Курочка Ряба, или Золотое знамение - Анатолий Курчаткин 15 стр.


Первый ряд загудел неодобрительно, и те, что сидели к батюшке спиной и до сих пор не развернулись к нему, теперь развернулись все до одного.

- Нет уж, божьим - никак нет, - под этот гул решительно ответил Первый.

- А просто чудом?

- Ну, если просто… - Первый и не согласился, но вроде как и не отказал в возможности признать это.
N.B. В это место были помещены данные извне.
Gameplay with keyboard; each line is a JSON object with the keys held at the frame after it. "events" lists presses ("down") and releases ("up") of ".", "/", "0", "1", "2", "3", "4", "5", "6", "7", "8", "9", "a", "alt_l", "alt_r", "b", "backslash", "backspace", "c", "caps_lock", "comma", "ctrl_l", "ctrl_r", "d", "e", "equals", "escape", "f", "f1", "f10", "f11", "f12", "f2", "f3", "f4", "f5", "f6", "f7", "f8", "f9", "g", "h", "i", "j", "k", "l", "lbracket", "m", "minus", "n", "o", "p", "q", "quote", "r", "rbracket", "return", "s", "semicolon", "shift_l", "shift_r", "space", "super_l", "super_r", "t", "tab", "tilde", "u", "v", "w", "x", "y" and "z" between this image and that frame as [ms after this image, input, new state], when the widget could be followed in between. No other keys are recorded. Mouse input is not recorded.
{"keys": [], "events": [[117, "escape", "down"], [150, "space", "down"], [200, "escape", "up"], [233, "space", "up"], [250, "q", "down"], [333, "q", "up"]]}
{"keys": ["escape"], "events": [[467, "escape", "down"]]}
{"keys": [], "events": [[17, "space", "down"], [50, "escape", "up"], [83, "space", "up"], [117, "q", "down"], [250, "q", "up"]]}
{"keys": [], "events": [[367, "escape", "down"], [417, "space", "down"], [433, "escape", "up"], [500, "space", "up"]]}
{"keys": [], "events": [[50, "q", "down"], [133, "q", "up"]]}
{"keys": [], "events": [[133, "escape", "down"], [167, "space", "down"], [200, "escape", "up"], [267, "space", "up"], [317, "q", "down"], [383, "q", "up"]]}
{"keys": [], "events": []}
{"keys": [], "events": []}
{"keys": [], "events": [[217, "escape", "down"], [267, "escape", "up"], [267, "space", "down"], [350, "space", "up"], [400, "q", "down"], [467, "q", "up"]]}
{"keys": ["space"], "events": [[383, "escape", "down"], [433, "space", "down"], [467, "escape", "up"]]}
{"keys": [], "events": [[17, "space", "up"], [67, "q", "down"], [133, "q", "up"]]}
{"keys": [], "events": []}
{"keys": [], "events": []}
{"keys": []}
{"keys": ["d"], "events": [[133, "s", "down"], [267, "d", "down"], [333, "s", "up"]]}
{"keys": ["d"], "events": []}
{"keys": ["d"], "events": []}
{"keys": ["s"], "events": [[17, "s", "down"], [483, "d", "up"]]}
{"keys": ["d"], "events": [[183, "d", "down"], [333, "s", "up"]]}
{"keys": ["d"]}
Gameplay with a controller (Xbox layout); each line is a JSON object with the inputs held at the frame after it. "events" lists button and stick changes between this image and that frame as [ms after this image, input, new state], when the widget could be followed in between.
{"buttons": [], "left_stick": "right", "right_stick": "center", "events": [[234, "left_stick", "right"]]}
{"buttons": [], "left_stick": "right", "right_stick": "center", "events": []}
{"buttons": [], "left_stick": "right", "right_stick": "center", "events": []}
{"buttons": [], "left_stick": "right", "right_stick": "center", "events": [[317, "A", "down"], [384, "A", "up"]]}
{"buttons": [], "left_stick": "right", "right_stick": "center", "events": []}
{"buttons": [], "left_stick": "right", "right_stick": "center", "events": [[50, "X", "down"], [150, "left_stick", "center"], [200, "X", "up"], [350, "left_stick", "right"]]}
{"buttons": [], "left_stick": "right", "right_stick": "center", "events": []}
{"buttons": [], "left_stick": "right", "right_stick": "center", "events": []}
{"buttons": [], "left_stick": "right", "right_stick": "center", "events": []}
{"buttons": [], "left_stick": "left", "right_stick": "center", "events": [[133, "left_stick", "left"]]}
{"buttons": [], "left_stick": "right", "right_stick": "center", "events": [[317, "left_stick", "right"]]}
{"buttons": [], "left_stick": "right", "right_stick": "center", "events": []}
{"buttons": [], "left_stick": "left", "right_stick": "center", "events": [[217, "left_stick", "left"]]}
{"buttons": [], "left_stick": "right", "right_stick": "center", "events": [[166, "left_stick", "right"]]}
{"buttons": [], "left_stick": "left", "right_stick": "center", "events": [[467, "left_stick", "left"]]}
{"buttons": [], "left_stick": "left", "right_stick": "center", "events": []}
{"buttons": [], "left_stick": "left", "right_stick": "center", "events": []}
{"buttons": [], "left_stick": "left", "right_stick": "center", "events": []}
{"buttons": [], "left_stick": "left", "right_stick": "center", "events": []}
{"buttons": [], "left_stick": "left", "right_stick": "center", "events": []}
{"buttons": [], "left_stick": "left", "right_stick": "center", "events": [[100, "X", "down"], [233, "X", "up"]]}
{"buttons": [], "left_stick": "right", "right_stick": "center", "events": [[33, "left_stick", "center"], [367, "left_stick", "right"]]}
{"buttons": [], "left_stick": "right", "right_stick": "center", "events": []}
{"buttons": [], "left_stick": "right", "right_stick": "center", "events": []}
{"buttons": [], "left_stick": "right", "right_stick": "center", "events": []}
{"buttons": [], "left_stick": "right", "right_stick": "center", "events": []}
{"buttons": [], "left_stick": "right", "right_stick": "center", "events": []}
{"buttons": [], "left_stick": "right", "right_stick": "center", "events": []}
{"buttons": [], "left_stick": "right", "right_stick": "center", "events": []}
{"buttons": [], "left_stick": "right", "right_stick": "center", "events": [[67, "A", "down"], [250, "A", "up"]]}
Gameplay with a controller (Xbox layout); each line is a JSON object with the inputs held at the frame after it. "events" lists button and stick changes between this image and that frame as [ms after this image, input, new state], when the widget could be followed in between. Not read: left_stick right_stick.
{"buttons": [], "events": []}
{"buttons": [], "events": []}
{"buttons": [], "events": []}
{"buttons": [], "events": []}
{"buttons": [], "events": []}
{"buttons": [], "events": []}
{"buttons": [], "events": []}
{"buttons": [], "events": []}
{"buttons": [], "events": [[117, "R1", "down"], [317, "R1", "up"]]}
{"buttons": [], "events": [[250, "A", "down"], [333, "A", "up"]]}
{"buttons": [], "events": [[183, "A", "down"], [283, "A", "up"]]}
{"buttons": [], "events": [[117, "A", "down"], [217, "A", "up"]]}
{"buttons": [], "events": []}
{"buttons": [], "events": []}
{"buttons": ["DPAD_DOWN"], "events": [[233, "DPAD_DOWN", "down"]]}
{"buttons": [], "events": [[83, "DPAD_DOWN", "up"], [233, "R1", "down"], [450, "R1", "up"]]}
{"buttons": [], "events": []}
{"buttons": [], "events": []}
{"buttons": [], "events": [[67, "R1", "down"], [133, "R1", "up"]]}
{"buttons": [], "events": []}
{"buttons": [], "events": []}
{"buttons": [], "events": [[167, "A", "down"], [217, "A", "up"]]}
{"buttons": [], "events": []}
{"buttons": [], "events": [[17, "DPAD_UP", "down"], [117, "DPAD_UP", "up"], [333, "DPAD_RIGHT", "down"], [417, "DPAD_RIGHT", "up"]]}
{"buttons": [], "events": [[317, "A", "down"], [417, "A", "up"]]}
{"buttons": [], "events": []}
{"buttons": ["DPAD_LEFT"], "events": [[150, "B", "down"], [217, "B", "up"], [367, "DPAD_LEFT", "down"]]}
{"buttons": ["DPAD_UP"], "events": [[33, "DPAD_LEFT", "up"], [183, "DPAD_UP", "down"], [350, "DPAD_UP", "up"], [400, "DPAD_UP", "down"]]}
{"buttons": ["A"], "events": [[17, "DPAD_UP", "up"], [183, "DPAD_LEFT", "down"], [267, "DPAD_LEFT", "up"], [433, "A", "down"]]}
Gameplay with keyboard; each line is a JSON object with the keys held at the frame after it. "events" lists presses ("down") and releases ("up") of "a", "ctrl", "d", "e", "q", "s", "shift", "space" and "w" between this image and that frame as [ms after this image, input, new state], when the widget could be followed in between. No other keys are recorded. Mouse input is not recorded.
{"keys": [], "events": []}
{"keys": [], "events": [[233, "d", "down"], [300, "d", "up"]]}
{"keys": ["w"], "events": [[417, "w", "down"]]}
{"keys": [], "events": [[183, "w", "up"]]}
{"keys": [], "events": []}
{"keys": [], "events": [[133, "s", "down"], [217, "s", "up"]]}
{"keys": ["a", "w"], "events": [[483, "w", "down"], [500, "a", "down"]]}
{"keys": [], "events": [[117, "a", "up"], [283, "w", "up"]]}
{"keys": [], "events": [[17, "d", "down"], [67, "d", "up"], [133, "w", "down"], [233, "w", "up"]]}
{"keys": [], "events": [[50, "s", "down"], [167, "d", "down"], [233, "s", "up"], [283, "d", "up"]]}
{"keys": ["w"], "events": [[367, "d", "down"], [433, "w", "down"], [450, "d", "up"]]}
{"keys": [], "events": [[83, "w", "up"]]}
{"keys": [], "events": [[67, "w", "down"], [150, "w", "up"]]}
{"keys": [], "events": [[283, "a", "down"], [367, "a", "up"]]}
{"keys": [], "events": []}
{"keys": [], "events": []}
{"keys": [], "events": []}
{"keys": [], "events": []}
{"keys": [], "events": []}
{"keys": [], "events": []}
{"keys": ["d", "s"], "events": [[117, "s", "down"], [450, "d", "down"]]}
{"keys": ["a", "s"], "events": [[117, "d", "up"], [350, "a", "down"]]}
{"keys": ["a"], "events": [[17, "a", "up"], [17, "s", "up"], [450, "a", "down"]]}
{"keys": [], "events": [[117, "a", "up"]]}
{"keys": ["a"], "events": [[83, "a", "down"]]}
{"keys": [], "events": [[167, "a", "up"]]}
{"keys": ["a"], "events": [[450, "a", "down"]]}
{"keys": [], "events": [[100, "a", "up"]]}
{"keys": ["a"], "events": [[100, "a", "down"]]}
- Хорошо, пусть просто. - Батюшка как бы улыбнулся, но на лице его улыбки не появилось, а так - словно бы скользнула в голосе и исчезла. - Тогда, по моему разумению, чтобы чудо, явление, имеющее метафизическую, выражаясь светским языком, а не материальную основу, стало в полной мере фактом материального мира, нужно найти способ ввести его в этот мир. Скажите, вы пробовали платить хозяевам хотя бы копейку за их яйца?

- Платить? Копейку? - не понял Первый.

- За что это им платить?! - То был замполит полковник Собакин. Сегодня он тоже был приглашен сюда, и его распирало от гордости и счастья. - Они на Колыме, в условиях вечной мерзлоты это золото добывают?

- Но они, наверное, кормят свою курочку, поят ее, ухаживают за ней? - вопросительно ответил Собакину батюшка.

Собакин вскинул руки:

- Да что там! Две копейки - всех расходов на месяц!

- Наверное, не две, больше. Но если бы даже и две.

- Две копейки вполне можно дать. - Сегодня начальник безопасности опять был в блестящем, металлическом костюме с плеча президентов крупных фирм и боссов мафий из западных фильмов. - Две копейки могу даже из собственного кармана.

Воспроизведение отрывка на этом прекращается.